You're absolutely correct, you'll have both insurance companies trying to avoid paying out.
My point, although murky, was that more policies do not equal a higher payout...except, of course...life.
Quote:
Originally Posted by drcoastline
Rusty,
That is not correct. It is true you can pay as many premiums as you like but. If you have two valid insurance policies running concurrently. That does not mean one will pay and the other is off the hook or that you would get paid twice. Double indemnity.
For what ever reason lets say there are two policies in effect.
One with Haggerty @ $500 annual premium $24K value, issued 1/1.
Another with American Modern @ $500.00 premium $24K value, issued 6/1.
Both premiums are paid in full.
The car gets totaled 9/1. At the time of the loss the insured realizes he has two policies in effect and submits a claim to both carriers.

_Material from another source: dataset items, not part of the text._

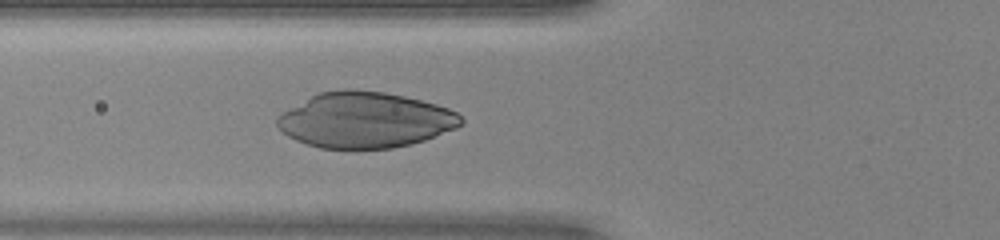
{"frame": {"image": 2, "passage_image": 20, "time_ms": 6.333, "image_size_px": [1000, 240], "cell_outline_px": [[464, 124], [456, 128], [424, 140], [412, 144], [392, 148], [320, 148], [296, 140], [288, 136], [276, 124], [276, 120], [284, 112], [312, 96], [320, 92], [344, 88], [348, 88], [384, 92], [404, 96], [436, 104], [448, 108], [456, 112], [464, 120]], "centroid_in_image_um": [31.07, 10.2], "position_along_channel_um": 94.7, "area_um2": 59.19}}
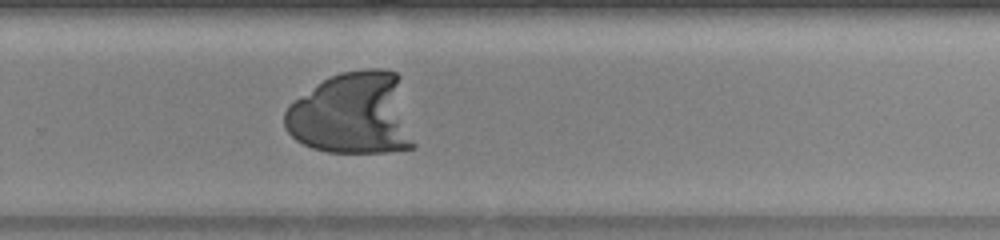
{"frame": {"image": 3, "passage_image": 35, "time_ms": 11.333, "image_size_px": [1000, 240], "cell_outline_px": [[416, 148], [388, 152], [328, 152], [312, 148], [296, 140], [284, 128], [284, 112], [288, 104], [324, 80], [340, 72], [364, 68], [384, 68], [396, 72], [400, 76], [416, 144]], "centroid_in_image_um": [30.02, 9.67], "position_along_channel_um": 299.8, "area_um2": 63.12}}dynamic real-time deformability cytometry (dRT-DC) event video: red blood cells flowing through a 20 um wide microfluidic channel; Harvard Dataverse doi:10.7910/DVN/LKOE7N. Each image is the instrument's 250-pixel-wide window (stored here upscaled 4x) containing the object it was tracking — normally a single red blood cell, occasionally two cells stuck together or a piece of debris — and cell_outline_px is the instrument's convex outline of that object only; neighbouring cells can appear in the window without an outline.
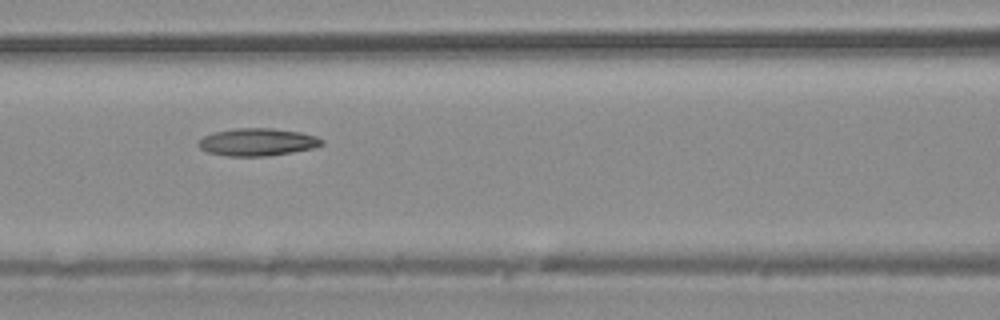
{"species": "common noctule bat (a hibernating species)", "species_latin": "Nyctalus noctula", "temperature_condition": "warm", "stored_images_in_passage": 6, "camera_frame_rate_fps": 3000, "um_per_image_px": 0.085, "animal": {"sex": "male", "body_mass_g": 20.4}, "frame": {"image": 1, "passage_image": 5, "time_ms": 4.667, "image_size_px": [1000, 320], "cell_outline_px": [[324, 144], [312, 148], [292, 152], [268, 156], [228, 156], [208, 152], [200, 148], [196, 144], [204, 136], [212, 132], [236, 128], [272, 128], [300, 132], [316, 136], [324, 140]], "centroid_in_image_um": [21.87, 12.07], "position_along_channel_um": 144.7, "area_um2": 19.83}}
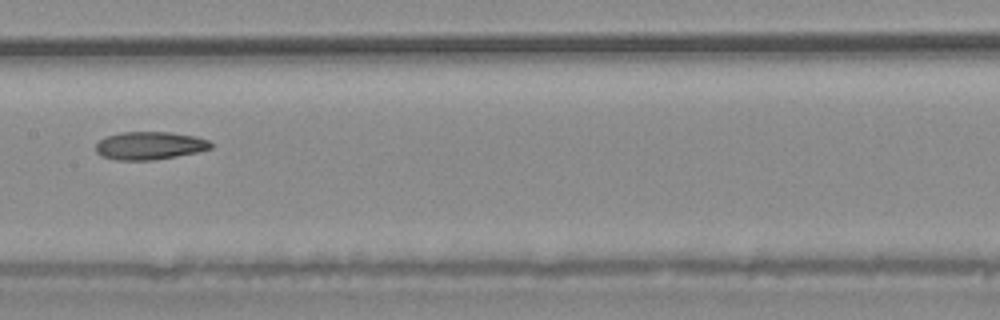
{"frame": {"image": 2, "passage_image": 6, "time_ms": 5.667, "image_size_px": [1000, 320], "cell_outline_px": [[212, 148], [196, 152], [176, 156], [152, 160], [116, 160], [100, 156], [96, 152], [96, 144], [104, 136], [120, 132], [168, 132], [196, 136], [208, 140], [212, 144]], "centroid_in_image_um": [12.68, 12.37], "position_along_channel_um": 194.7, "area_um2": 18.79}}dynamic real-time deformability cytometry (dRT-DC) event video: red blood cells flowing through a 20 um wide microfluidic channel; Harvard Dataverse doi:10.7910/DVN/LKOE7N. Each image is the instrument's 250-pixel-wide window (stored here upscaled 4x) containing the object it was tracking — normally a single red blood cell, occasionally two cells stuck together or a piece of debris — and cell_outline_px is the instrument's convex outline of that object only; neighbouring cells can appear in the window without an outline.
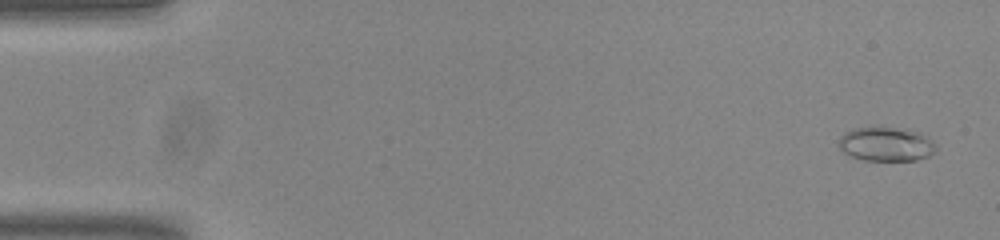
{"species": "common noctule bat (a hibernating species)", "species_latin": "Nyctalus noctula", "temperature_condition": "room temperature", "stored_images_in_passage": 52, "camera_frame_rate_fps": 3000, "um_per_image_px": 0.085, "animal": {"sex": "male", "body_mass_g": 20.0, "forearm_length_mm": 53.3}, "frame": {"image": 1, "passage_image": 1, "time_ms": 0.0, "image_size_px": [1000, 240], "cell_outline_px": [[936, 152], [928, 156], [916, 160], [860, 160], [844, 152], [836, 144], [840, 136], [844, 132], [852, 128], [876, 124], [920, 132], [936, 144]], "centroid_in_image_um": [75.27, 12.21], "position_along_channel_um": 9.7, "area_um2": 20.0}}
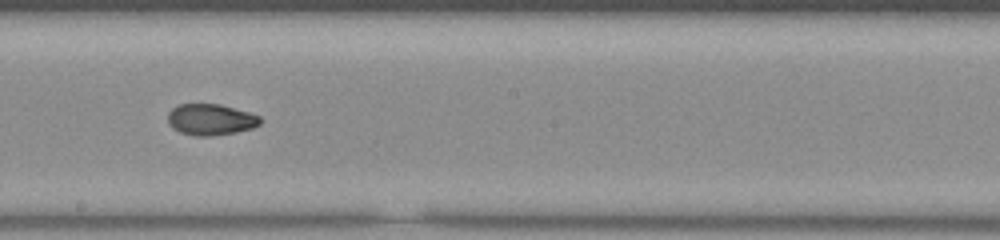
{"frame": {"image": 2, "passage_image": 29, "time_ms": 9.333, "image_size_px": [1000, 240], "cell_outline_px": [[264, 120], [260, 124], [252, 128], [236, 132], [208, 136], [196, 136], [180, 132], [172, 128], [168, 124], [168, 112], [172, 108], [180, 104], [220, 104], [248, 112], [260, 116]], "centroid_in_image_um": [17.91, 10.16], "position_along_channel_um": 230.3, "area_um2": 16.88}}
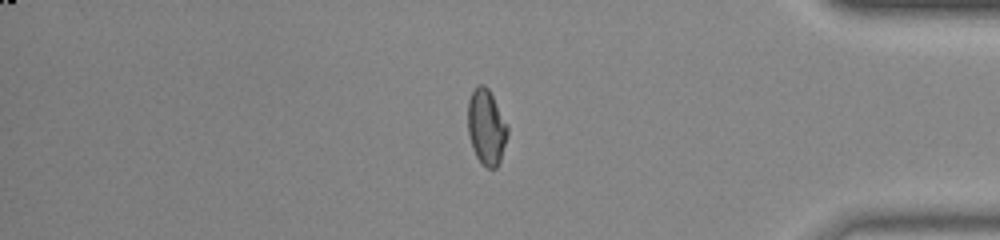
{"frame": {"image": 3, "passage_image": 44, "time_ms": 14.333, "image_size_px": [1000, 240], "cell_outline_px": [[508, 136], [500, 160], [496, 168], [488, 168], [476, 156], [472, 148], [468, 132], [468, 100], [476, 84], [484, 84], [488, 88], [508, 124]], "centroid_in_image_um": [41.35, 10.77], "position_along_channel_um": 393.9, "area_um2": 17.51}, "authors_computed_cell_mechanics": {"area_um2": 17.5134, "velocity_mm_per_s": 3.8287, "shape_relaxation_time_tau1_ms": null, "shape_relaxation_time_tau2_ms": 2.1394, "deformation_change_tau1": null, "deformation_change_tau2": 0.052}}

1. The insured will not receive $48K. That is double indemnity and is fraud by the insured if he accepts both.
2. Policy #1. Issued on 1/1 may be more responsible for the loss in essence 75% as the policy was in force for 75% of its term. Policy #2 may only be liable for 25% of the loss.
3. It could be deemed both policies respond and pay 50% of the loss each.

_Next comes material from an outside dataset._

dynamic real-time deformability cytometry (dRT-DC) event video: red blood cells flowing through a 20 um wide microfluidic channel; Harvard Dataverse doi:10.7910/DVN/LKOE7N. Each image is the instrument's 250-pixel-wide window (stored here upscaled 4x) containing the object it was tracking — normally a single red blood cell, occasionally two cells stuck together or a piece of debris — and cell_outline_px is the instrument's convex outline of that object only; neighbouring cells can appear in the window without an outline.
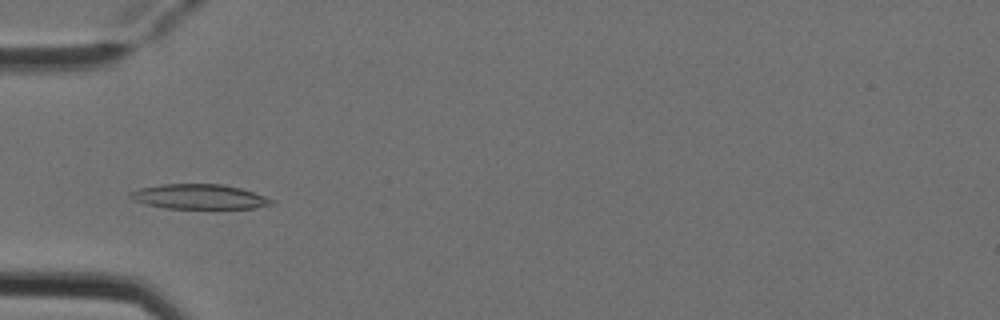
{"species": "Egyptian fruit bat (a non-hibernating species)", "species_latin": "Rousettus aegyptiacus", "temperature_condition": "cold", "stored_images_in_passage": 4, "camera_frame_rate_fps": 3000, "um_per_image_px": 0.085, "animal": {"sex": "female"}, "frame": {"image": 1, "passage_image": 4, "time_ms": 1.0, "image_size_px": [1000, 320], "cell_outline_px": [[276, 200], [272, 204], [252, 208], [164, 208], [144, 204], [128, 196], [128, 192], [140, 188], [160, 184], [224, 184], [240, 188]], "centroid_in_image_um": [16.9, 16.71], "position_along_channel_um": 68.1, "area_um2": 20.35}}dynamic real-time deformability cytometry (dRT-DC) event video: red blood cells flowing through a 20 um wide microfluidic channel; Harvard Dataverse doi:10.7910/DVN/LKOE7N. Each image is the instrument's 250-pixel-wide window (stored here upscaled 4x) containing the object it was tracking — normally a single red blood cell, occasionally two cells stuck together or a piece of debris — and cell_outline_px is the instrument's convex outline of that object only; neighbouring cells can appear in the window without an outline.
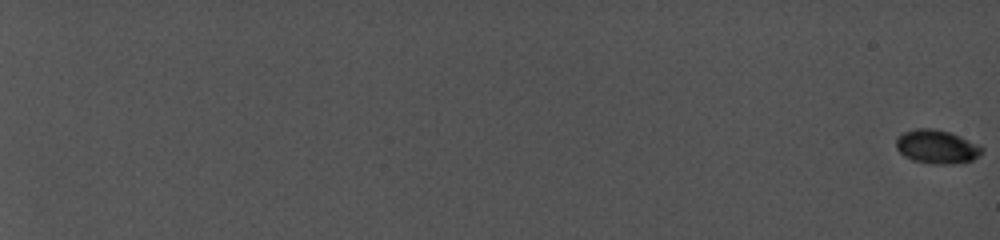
{"species": "common noctule bat (a hibernating species)", "species_latin": "Nyctalus noctula", "temperature_condition": "cold", "stored_images_in_passage": 32, "camera_frame_rate_fps": 5000, "um_per_image_px": 0.085, "animal": {"sex": "female", "body_mass_g": 19.0, "forearm_length_mm": 56.7}, "frame": {"image": 1, "passage_image": 1, "time_ms": 0.0, "image_size_px": [1000, 240], "cell_outline_px": [[984, 152], [980, 156], [972, 160], [952, 164], [932, 164], [912, 160], [904, 156], [896, 148], [896, 140], [904, 132], [916, 128], [932, 128], [948, 132], [960, 136], [980, 144], [984, 148]], "centroid_in_image_um": [79.67, 12.48], "position_along_channel_um": 5.3, "area_um2": 16.99}}
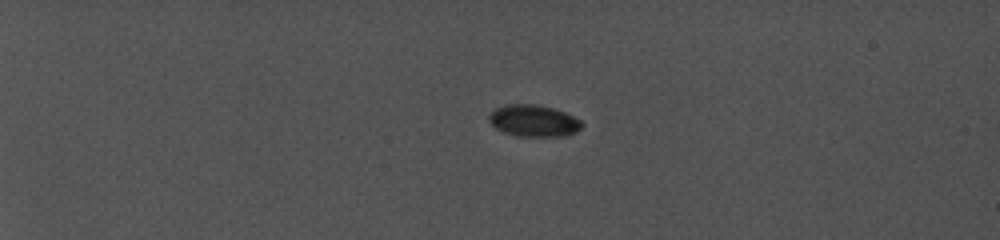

As you can see Policy #1 is going to push for scenario #3 and Policy #2 is going to push for scenario #2.
Neither carrier would return any premium to the insured. So the insured ended up in the end paying $1,000.00 in premium vs. $500.00.

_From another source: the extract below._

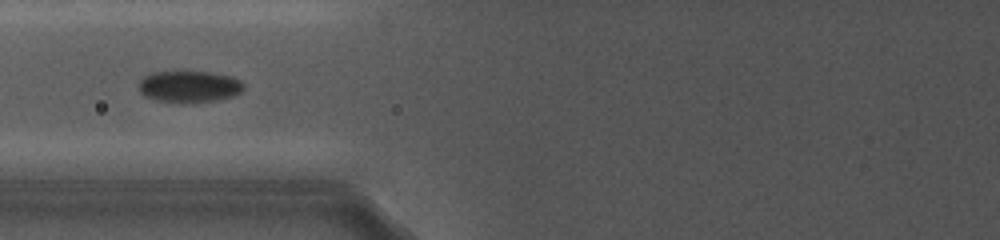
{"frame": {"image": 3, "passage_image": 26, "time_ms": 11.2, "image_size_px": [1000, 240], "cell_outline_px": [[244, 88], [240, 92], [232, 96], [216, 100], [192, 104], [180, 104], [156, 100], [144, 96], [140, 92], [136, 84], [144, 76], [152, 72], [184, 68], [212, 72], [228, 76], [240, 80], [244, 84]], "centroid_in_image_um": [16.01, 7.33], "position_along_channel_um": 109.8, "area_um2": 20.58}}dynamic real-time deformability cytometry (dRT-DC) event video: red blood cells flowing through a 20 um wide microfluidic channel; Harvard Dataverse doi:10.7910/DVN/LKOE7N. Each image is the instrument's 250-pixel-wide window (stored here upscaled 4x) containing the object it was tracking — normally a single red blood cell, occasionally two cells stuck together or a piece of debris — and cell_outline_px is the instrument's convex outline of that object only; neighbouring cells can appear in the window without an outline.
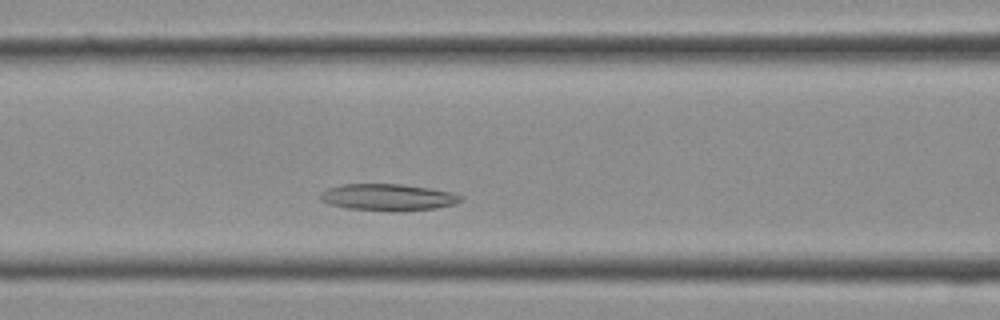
{"species": "Egyptian fruit bat (a non-hibernating species)", "species_latin": "Rousettus aegyptiacus", "temperature_condition": "cold", "stored_images_in_passage": 12, "camera_frame_rate_fps": 3000, "um_per_image_px": 0.085, "frame": {"image": 1, "passage_image": 6, "time_ms": 1.667, "image_size_px": [1000, 320], "cell_outline_px": [[464, 200], [456, 204], [436, 208], [392, 212], [348, 208], [328, 204], [320, 200], [320, 192], [328, 188], [340, 184], [400, 184], [428, 188], [452, 192], [464, 196]], "centroid_in_image_um": [32.99, 16.77], "position_along_channel_um": 133.6, "area_um2": 22.14}}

Personally, I have never seen two policies in standard auto as the car own is almost always responsible to obtain coverage and make payment on their own. But I have seen it occur in Homeowners where the premium may be paid by a mortgage company. The company pays late. The insured gets a cancellation notice (not realizing the mortgage company is responsible to pay) and goes out buys their own policy. Now you have two policies in effect two agents, two carriers, non concurrent effective dates.